-- START OF SELECTED TEXT --

In this project we seek to enhance the damage tolerance of traditional composite materials by introducing and optimizing carbon nanotube reinforcement. Although traditional carbon fibre/polymer composites exhibit outstanding in-plane properties due to the former bearing high stresses while the latter transfer them, they suffer from weak interlaminar fracture toughness, particularly under compressive and shear stresses. Carbon nanotubes are ideally suited for this application because of extraordinary stiffness and strength (Young’s modulus up to 1 TPa and tensile strength up to 30 GPa). When applied as additional reinforcement, the nanotubes should improve interfacial properties as a result of through-thickness reinforcement and increases in interfacial area. The final product will be a new generation of high strength and stiffness composite material. The first phase of this project will be to modify the epoxy matrix by introducing high weight fractions of nanotubes with good dispersion. These nanocomposites will be characterized for physical and mechanical properties to ascertain their suitability as a reinforced matrix in carbon fibre composites. Hierarchical composites (HCs) will be produced as tapes/prepregs from carbon fibre tows and the nanoreinforced matrix on a continuous processing line.

-- END OF SELECTED TEXT --
-- START OF AVAILABLE RECORDS --

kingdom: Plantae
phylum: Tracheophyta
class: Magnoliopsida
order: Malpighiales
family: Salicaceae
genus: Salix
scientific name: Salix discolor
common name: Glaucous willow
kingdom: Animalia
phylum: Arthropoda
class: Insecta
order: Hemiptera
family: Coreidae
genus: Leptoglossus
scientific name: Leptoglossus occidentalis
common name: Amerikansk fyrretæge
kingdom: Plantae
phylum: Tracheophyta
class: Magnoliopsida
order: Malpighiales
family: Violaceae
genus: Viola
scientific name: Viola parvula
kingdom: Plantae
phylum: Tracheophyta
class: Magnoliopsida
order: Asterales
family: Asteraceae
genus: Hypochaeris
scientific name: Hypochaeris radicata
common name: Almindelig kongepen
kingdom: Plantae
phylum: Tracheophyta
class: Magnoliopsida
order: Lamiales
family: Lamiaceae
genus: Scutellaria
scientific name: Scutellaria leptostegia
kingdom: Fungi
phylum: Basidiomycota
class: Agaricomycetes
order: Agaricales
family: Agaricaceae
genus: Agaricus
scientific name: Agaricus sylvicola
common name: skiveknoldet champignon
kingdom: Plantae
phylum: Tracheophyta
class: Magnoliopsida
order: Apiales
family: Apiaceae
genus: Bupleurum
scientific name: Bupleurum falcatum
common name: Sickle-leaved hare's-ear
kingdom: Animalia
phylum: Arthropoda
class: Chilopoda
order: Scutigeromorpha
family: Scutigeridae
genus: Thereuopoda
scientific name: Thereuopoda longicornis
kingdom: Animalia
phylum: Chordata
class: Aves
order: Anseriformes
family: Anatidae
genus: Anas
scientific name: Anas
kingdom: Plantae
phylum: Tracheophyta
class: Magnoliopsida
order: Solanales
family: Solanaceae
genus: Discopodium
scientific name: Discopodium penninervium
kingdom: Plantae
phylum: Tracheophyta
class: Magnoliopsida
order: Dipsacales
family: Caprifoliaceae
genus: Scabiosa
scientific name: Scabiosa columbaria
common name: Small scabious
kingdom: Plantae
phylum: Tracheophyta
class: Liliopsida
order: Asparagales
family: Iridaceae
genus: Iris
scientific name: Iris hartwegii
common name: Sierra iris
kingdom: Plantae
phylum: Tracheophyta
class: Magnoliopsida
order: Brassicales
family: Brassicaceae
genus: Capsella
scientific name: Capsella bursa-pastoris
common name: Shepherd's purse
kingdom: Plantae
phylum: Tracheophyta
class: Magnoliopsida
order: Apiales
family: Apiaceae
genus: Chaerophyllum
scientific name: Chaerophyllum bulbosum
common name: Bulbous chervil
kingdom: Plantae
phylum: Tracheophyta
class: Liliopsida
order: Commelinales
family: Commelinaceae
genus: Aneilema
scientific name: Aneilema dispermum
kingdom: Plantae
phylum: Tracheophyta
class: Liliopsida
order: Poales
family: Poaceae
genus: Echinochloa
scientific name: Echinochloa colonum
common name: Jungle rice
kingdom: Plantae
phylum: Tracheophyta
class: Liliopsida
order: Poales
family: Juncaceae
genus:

-- END OF AVAILABLE RECORDS --

[SET PROBLEM 1]
According to the project description, what weakness do traditional composites suffer from?
[SET PROBLEM 2]
Reproduce the rows without changes, starting at the line that contains "class: Chilopoda" and continuing to the end of the rows, including both ends.
The rows have nothing to do with the project description.

[EXERCISE OUTPUT 1]
They suffer from weak interlaminar fracture toughness, particularly under compressive and shear stresses.

[EXERCISE OUTPUT 2]
class: Chilopoda
order: Scutigeromorpha
family: Scutigeridae
genus: Thereuopoda
scientific name: Thereuopoda longicornis
kingdom: Animalia
phylum: Chordata
class: Aves
order: Anseriformes
family: Anatidae
genus: Anas
scientific name: Anas
kingdom: Plantae
phylum: Tracheophyta
class: Magnoliopsida
order: Solanales
family: Solanaceae
genus: Discopodium
scientific name: Discopodium penninervium
kingdom: Plantae
phylum: Tracheophyta
class: Magnoliopsida
order: Dipsacales
family: Caprifoliaceae
genus: Scabiosa
scientific name: Scabiosa columbaria
common name: Small scabious
kingdom: Plantae
phylum: Tracheophyta
class: Liliopsida
order: Asparagales
family: Iridaceae
genus: Iris
scientific name: Iris hartwegii
common name: Sierra iris
kingdom: Plantae
phylum: Tracheophyta
class: Magnoliopsida
order: Brassicales
family: Brassicaceae
genus: Capsella
scientific name: Capsella bursa-pastoris
common name: Shepherd's purse
kingdom: Plantae
phylum: Tracheophyta
class: Magnoliopsida
order: Apiales
family: Apiaceae
genus: Chaerophyllum
scientific name: Chaerophyllum bulbosum
common name: Bulbous chervil
kingdom: Plantae
phylum: Tracheophyta
class: Liliopsida
order: Commelinales
family: Commelinaceae
genus: Aneilema
scientific name: Aneilema dispermum
kingdom: Plantae
phylum: Tracheophyta
class: Liliopsida
order: Poales
family: Poaceae
genus: Echinochloa
scientific name: Echinochloa colonum
common name: Jungle rice
kingdom: Plantae
phylum: Tracheophyta
class: Liliopsida
order: Poales
family: Juncaceae
genus:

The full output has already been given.